**WORK TO COMPLETE**
Below are some entries. Repeat exactly the lines from the one with "- [ ] Use mousewheel" through the one with "- [ ] Make dependency", and only those.

**DATASET**
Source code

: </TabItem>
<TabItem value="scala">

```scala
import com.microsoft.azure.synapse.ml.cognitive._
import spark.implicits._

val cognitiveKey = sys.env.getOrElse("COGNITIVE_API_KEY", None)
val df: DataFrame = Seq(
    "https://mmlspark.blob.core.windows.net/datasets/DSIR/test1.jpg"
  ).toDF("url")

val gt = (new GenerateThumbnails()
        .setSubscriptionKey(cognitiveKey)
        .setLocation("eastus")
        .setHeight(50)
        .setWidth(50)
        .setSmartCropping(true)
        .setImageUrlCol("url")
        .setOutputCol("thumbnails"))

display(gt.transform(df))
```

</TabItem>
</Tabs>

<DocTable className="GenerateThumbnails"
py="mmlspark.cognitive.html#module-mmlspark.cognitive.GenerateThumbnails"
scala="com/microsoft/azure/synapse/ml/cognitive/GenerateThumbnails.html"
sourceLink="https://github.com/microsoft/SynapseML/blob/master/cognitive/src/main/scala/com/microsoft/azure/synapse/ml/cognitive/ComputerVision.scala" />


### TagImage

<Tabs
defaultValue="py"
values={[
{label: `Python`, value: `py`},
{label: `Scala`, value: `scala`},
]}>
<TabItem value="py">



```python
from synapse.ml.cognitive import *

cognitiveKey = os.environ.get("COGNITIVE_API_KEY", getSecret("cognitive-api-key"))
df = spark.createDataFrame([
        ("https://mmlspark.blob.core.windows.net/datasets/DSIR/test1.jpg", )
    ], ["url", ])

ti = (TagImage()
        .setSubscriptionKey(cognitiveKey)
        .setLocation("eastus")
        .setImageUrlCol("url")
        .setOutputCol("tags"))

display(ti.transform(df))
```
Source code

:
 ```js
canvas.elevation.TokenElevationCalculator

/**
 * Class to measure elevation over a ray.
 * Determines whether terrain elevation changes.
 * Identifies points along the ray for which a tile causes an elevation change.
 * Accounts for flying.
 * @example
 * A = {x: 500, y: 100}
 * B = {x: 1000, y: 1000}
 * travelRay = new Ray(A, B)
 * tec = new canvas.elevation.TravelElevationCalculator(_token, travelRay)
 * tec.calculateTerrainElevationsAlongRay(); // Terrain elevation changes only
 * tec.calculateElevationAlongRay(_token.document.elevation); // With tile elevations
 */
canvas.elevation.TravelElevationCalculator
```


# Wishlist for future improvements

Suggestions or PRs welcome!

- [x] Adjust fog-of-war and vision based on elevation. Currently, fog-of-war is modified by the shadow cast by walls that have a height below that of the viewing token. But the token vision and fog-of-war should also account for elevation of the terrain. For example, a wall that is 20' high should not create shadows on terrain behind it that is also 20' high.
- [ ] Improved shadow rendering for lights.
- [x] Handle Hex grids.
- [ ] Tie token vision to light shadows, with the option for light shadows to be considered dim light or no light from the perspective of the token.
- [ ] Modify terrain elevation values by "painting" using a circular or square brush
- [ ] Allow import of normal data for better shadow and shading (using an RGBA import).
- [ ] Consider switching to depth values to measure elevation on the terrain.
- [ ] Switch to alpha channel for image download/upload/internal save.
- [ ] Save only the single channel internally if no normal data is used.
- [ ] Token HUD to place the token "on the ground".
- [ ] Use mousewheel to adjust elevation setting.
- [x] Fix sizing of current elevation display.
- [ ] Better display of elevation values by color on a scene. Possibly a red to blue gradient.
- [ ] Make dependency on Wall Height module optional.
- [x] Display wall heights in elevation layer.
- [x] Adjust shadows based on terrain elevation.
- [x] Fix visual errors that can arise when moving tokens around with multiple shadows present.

**SOLUTION FOR THIS EXERCISE**
- [ ] Use mousewheel to adjust elevation setting.
- [x] Fix sizing of current elevation display.
- [ ] Better display of elevation values by color on a scene. Possibly a red to blue gradient.
- [ ] Make dependency on Wall Height module optional.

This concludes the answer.